[[ Text block open ]]

Section 3.2.Number. The number of directors constituting the Board shall be three (3).
Section 3.3.Election. Directors shall be elected by the stockholders by plurality vote at an annual stockholders meeting except as hereinafter provided, and each director shall hold office until his successor has been duly elected and qualified.
Section 3.4.Vacancies. Vacancies and newly-created directorships resulting from any increase in the authorized number of directors may be filled by a majority of the directors then in office, though less than a quorum, or by a sole remaining director, and the directors so chosen shall hold office until their successors are duly elected and qualified. If there are no directors in office, then an election of directors may be held in the manner provided by law. If, at the time of filling any vacancy or any newly-created directorship, the directors then in office shall constitute less than a majority of the whole Board (as constituted immediately prior to any such increase), the Court of Chancery may, upon application of any stockholder or stockholders holding at least ten percent (10%) of the total number of the shares at the time outstanding having the right to vote for such directors, summarily order an election to be held to fill any such vacancies or newly-created directorships, or to replace the directors chosen by the directors then in office. No decrease in the size of the Board shall serve to shorten the term of an incumbent director.

[[ Text block closed ]]

* [Task description]: Reproduce the stretch of the bylaws text on directors from "Section 3.2.Number. The" through "been duly elected and qualified." word for word.

[[ Source material open ]]

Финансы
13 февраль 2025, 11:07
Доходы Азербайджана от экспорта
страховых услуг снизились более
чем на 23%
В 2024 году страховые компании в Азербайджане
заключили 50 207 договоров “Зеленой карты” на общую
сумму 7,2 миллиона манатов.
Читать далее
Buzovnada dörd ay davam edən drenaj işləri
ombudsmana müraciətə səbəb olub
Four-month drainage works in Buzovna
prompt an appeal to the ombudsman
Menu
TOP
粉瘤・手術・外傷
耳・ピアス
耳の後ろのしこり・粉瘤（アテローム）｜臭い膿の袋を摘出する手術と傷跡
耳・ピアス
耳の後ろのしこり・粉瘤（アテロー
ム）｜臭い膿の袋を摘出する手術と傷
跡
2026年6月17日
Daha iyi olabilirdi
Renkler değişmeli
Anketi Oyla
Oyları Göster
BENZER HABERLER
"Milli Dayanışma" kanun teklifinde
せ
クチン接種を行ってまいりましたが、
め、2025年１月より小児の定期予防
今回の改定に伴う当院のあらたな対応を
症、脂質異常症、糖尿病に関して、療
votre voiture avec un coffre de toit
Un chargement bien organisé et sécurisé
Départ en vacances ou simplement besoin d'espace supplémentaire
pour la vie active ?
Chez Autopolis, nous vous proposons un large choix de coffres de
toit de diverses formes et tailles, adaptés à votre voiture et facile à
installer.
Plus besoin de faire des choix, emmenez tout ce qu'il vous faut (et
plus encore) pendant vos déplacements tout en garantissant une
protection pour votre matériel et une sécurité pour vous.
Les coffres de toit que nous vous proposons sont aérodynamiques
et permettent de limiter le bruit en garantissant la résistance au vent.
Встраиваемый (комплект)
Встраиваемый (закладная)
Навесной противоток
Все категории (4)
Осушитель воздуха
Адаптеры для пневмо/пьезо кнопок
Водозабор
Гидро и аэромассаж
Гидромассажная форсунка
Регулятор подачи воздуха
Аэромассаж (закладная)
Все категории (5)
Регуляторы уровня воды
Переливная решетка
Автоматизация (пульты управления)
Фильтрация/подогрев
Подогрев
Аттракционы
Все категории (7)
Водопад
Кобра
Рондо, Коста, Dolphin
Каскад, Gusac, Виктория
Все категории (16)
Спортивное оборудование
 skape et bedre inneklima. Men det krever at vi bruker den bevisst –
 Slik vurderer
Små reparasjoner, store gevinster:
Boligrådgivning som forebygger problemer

[[ Source material closed ]]

* [Exercise result]:
Section 3.2.Number. The number of directors constituting the Board shall be three (3).
Section 3.3.Election. Directors shall be elected by the stockholders by plurality vote at an annual stockholders meeting except as hereinafter provided, and each director shall hold office until his successor has been duly elected and qualified.